RedditGifts
- Owner: Reddit
- Website: www.redditgifts.com (now links to reddit.com)
- Registration: Required to sign up for gift exchanges
- Launched: 2009; 17 years ago
- Current status: Discontinued

= RedditGifts =

Gift exchange service website

RedditGifts, stylized as redditgifts, was an online user-to-user gift exchange service for Reddit users. Free to participate in, RedditGifts was first created by Reddit user "kickme444" (the alias of Dan McComas), while working on freelance projects. The service had involved signing up, filling out a profile based on the user's preferences, and agreeing to send a gift to a randomly assigned user.

==Overview==
The service matched a Reddit user with another Reddit user, and each user had to then send a gift to the other user according to that user's tastes and preferences listed on their profile. Participation was free, although extra perks could be purchased with the optional "RedditGifts Elves" membership, and goods were usually priced between $10 and $25 USD. The service also requested that users leave "thank-you notes" for their gift-giver on the website. The company took a 15 to 20 percent cut of every purchase.

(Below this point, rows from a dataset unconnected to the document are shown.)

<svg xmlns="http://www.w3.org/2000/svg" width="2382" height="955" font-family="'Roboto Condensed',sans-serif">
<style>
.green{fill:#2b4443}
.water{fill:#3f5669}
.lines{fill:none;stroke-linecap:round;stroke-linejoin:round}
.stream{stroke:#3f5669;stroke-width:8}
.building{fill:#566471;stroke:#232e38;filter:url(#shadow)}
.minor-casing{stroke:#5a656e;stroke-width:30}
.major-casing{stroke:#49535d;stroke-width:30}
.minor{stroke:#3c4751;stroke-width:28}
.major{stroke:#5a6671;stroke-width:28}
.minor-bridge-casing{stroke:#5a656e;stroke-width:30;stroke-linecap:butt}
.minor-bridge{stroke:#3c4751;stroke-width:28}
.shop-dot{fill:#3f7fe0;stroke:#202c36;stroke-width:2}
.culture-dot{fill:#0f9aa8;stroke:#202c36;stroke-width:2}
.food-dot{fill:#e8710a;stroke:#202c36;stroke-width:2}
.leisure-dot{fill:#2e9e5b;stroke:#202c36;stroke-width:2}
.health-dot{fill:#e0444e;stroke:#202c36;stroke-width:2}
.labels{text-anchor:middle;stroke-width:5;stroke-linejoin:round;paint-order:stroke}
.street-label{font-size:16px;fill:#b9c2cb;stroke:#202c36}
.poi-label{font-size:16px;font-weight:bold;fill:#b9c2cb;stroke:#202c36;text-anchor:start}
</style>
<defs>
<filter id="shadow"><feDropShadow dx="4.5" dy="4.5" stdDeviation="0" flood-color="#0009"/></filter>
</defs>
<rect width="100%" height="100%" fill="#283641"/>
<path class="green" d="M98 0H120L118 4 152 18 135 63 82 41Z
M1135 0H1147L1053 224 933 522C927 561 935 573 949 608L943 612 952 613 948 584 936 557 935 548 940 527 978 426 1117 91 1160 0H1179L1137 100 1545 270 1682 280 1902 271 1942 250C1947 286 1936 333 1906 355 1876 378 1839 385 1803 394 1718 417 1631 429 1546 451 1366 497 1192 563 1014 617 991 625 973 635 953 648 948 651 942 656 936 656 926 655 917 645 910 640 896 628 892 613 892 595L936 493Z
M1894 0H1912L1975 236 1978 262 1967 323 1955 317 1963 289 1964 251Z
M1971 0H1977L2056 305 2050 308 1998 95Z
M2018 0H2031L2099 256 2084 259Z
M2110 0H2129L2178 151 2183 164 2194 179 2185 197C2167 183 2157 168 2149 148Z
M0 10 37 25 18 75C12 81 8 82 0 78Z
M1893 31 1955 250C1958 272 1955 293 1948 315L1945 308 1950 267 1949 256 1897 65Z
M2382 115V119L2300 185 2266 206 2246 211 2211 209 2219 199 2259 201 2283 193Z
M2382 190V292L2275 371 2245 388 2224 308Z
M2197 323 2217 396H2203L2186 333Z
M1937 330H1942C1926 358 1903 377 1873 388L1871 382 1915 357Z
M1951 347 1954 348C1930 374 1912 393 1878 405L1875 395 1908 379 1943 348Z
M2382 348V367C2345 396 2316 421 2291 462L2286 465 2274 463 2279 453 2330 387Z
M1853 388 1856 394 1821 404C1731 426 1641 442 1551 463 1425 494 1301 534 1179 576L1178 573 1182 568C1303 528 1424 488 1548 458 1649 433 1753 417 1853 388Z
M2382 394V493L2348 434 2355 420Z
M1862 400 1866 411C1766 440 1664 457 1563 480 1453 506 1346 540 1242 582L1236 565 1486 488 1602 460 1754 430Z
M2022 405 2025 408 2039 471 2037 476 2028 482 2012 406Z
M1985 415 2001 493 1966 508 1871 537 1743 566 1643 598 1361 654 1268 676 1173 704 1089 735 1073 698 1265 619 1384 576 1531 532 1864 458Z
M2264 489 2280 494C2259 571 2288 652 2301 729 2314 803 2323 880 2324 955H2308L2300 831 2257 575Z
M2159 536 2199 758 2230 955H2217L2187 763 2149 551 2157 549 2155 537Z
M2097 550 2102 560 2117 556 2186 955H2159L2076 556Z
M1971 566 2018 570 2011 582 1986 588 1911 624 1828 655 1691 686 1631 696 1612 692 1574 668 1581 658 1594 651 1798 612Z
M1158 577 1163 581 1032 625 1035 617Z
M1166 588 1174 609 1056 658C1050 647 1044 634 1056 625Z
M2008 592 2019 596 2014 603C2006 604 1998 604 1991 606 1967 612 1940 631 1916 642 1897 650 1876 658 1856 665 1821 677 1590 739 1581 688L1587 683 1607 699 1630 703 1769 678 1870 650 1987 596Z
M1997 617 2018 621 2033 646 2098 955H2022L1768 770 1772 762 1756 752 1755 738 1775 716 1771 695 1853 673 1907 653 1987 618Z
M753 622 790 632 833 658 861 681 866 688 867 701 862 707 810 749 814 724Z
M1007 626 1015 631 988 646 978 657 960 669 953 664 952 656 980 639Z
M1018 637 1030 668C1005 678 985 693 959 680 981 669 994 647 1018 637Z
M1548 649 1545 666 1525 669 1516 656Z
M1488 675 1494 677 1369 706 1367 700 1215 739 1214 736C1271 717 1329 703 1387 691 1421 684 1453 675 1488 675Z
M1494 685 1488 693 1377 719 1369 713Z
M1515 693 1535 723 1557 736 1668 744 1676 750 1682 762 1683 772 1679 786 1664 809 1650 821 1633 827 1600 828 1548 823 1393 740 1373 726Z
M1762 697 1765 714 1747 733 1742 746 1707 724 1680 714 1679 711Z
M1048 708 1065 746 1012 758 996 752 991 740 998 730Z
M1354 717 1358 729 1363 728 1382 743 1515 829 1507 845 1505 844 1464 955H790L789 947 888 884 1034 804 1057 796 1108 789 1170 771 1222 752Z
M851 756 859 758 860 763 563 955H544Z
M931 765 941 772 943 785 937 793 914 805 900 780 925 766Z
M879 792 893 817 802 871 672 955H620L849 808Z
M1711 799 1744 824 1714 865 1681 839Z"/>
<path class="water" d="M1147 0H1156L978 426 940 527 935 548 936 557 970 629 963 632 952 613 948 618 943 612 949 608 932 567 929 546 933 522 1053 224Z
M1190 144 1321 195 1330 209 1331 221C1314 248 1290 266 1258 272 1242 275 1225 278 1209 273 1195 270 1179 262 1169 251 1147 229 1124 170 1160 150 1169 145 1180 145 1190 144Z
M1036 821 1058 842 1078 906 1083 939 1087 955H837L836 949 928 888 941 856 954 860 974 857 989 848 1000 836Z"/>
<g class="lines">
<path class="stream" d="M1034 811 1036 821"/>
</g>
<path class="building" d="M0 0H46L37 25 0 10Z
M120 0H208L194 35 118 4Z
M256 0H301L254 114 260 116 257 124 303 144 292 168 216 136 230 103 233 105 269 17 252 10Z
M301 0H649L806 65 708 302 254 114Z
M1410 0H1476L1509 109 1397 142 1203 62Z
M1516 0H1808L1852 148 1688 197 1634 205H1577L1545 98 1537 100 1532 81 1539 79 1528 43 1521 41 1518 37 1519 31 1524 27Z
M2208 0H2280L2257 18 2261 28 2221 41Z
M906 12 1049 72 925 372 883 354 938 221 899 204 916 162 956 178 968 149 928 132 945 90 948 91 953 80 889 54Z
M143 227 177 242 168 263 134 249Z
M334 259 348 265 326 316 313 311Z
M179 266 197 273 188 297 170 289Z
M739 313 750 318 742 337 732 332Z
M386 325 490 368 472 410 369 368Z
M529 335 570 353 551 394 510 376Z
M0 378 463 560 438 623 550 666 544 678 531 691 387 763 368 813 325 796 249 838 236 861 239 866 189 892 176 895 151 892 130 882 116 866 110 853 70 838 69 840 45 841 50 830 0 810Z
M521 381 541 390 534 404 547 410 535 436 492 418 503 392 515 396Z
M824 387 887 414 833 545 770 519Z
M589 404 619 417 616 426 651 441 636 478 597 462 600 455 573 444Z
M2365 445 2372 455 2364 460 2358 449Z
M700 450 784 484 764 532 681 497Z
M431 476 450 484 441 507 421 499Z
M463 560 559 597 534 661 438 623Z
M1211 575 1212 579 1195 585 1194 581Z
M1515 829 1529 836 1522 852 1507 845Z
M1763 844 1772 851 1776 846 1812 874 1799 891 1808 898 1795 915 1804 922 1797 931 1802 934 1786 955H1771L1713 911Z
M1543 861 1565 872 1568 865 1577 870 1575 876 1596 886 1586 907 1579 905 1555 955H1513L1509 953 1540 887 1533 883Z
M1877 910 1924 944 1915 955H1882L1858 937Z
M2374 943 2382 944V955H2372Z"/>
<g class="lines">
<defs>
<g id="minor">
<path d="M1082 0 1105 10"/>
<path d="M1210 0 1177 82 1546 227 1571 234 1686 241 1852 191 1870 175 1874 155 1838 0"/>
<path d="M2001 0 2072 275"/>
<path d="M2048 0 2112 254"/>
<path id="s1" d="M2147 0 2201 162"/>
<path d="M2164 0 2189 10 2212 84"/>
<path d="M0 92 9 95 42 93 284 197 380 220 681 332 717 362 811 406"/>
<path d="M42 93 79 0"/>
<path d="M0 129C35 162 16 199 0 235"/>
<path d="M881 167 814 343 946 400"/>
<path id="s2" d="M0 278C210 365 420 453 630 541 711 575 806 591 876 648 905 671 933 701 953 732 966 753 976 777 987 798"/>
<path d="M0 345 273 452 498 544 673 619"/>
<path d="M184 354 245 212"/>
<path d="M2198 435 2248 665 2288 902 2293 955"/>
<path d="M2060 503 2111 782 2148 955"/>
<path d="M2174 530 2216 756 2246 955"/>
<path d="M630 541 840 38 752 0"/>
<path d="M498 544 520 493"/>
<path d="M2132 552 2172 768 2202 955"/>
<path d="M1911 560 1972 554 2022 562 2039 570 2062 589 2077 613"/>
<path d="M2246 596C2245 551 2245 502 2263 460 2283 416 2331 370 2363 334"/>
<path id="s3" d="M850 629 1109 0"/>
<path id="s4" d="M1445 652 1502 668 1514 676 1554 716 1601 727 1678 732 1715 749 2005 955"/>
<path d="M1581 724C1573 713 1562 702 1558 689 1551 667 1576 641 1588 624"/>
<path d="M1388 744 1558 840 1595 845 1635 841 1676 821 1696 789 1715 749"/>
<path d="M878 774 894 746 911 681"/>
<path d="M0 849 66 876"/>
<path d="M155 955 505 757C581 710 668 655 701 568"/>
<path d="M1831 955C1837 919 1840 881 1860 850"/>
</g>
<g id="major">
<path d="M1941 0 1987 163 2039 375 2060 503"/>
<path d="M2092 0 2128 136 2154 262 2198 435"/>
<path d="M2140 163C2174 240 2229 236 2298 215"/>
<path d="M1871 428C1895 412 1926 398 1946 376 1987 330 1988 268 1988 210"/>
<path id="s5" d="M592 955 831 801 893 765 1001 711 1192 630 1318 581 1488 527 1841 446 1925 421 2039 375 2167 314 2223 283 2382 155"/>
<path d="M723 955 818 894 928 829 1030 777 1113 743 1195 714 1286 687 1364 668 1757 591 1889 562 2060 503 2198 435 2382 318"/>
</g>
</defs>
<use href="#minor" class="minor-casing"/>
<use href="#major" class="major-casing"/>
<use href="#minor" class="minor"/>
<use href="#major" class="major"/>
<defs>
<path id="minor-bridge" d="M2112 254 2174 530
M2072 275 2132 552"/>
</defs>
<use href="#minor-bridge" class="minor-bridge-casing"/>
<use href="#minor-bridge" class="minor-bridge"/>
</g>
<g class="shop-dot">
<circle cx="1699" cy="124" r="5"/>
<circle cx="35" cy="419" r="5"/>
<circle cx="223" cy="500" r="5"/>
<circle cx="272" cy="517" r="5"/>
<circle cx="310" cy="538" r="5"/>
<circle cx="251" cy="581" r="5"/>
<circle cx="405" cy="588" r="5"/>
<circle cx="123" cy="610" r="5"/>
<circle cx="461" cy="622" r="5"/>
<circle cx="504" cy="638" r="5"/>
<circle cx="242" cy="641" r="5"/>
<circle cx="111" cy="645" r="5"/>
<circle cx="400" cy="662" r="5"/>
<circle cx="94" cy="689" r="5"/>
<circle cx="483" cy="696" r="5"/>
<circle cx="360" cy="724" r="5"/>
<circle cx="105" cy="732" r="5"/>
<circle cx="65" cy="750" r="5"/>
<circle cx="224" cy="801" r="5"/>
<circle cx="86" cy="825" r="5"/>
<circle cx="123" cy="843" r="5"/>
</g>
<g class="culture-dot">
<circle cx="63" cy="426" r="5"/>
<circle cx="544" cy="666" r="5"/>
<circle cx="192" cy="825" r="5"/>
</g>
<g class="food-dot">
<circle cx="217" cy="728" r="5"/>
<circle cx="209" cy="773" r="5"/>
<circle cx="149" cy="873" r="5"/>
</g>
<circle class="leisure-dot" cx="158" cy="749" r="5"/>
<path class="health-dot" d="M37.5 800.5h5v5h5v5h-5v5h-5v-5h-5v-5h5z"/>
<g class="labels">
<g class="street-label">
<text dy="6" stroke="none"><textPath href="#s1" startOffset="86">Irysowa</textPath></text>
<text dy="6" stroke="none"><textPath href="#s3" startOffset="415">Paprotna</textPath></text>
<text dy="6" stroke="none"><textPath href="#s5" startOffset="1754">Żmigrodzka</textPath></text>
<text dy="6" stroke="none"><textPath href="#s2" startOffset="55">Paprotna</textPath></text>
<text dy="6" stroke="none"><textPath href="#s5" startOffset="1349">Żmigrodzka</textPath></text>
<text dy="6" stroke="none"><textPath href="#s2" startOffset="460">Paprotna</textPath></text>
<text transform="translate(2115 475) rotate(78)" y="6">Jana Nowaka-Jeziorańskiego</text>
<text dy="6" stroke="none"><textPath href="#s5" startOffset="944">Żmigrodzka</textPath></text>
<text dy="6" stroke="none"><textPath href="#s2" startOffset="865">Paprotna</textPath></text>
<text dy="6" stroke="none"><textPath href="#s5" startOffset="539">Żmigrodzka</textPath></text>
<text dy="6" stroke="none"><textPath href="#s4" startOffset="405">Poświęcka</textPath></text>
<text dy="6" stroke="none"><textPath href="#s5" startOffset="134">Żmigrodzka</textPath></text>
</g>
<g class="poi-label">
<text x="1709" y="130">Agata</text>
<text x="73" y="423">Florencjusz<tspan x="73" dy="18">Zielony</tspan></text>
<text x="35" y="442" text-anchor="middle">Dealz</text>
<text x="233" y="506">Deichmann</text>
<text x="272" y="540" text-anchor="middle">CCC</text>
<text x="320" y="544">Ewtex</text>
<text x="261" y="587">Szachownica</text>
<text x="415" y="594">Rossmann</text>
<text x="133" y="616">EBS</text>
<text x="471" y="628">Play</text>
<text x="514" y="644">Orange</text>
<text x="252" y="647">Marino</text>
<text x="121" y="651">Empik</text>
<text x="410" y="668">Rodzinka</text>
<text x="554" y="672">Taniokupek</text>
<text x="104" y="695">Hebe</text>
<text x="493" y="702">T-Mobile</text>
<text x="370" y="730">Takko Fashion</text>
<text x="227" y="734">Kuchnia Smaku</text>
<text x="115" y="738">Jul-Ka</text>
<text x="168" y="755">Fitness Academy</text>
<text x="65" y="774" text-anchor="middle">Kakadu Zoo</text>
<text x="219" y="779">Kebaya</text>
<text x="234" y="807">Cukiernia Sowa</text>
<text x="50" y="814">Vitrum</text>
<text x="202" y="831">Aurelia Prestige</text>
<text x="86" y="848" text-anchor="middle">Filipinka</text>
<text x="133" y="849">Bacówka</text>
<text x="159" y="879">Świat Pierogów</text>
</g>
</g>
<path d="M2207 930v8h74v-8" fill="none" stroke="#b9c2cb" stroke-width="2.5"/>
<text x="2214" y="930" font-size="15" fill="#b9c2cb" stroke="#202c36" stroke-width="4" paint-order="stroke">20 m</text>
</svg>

After startup, it added a variety of different themed exchanges that ran throughout the year, such as a Halloween theme and a Nintendo theme. The service also runs the so-called "Arbitrary Day", which is "a celebration of nothing in particular". Before 2011, approximately $1.5 million had been spent on gifts.

Microsoft chairman and philanthropist Bill Gates participated in the service for five years under the username "thisisbillgates". This was confirmed by the Bill & Melinda Gates Foundation.

==History==
RedditGifts was originally created by Reddit user Dan McComas and an anonymous user known as "5days". McComas first conceived the idea in 2009.

The site was launched in 2009 with 4,500 participants. RedditGifts reports that 212,894 people worldwide participated in the event during 2014.

The site was a three-time Guinness World Record holder for the World's Largest Gift Exchange.

2021 Secret Santa exchange was the last one to take place before the RedditGifts site was shut down in January 2022.

===Reddit acquisition===
In August 2011, Reddit bought the RedditGifts site. The two site-runners reportedly could not afford to continue maintaining the site while simultaneously working their day jobs. Both site-runners continued to run the website. Reddit operated the website as part of its ongoing plans to monetise their website. As of December 2013, approximately 14 percent of Reddit's revenue came from running the service, although McComas said that those sales alone could "put Reddit firmly in the black", and that the company may choose to reinvest funds in e-commerce customer service and infrastructure.

In December 2013, while expressing his desire for the Reddit business to become self-sustaining, then-Chief Executive Yishan Wong stated that the RedditGifts service "provides real value", and called it "promising" for the business. Wong increased the staff count dedicated to the project to eight after realising the service's potential.

On 9 June 2021, Reddit announced the shutdown of RedditGifts, effective at the conclusion of the 2021 Secret Santa exchange. New account registration was disabled when the announcement was issued.